— Data provided —
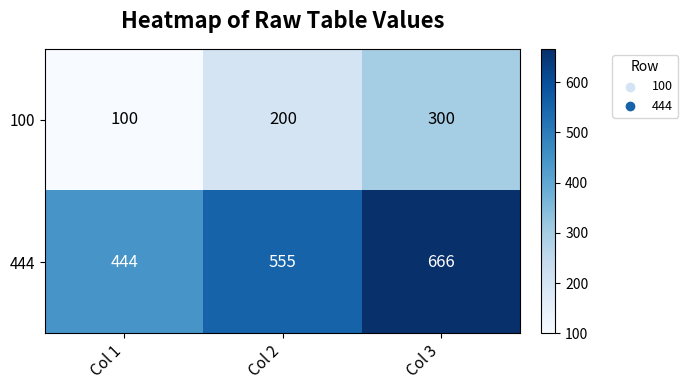

Which label corresponds to the smallest value in the chart?

Col 1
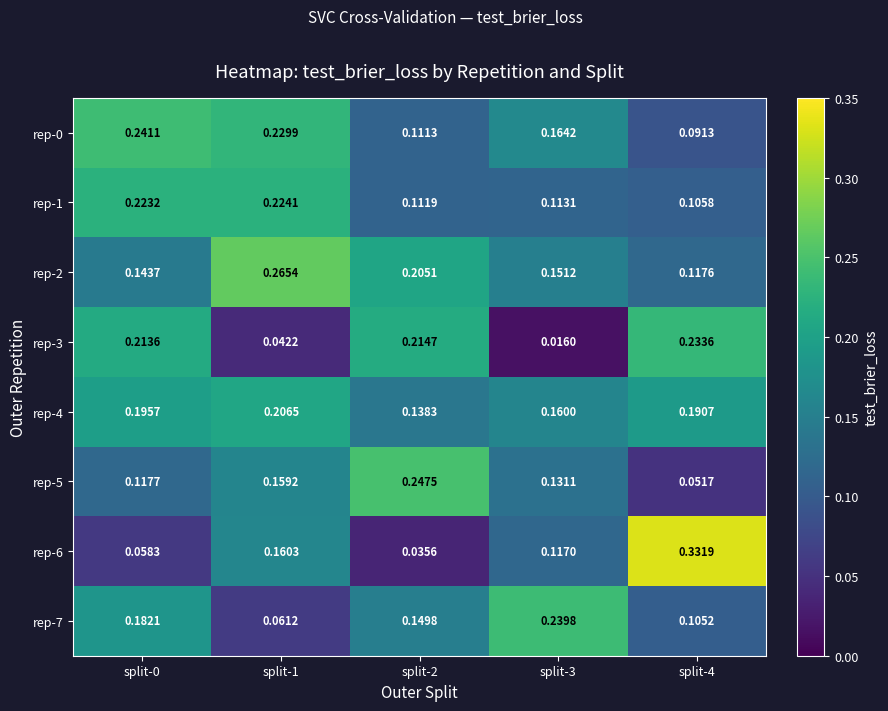

Which series changed the most between split-2 and split-4?

rep-6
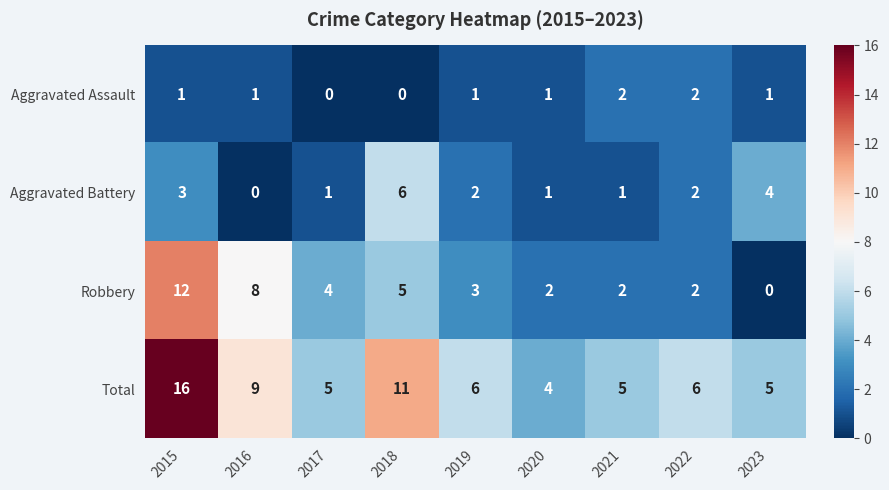

How many positive values does the Aggravated Battery series have?

8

— Task to carry out —
Revise the records by replacing every "series" with "data group" and leaving all other text unchanged. Omit the pictures from your answer.

— Worked solution —
Which label corresponds to the smallest value in the chart?

Col 1

Which data group changed the most between split-2 and split-4?

rep-6

How many positive values does the Aggravated Battery data group have?

8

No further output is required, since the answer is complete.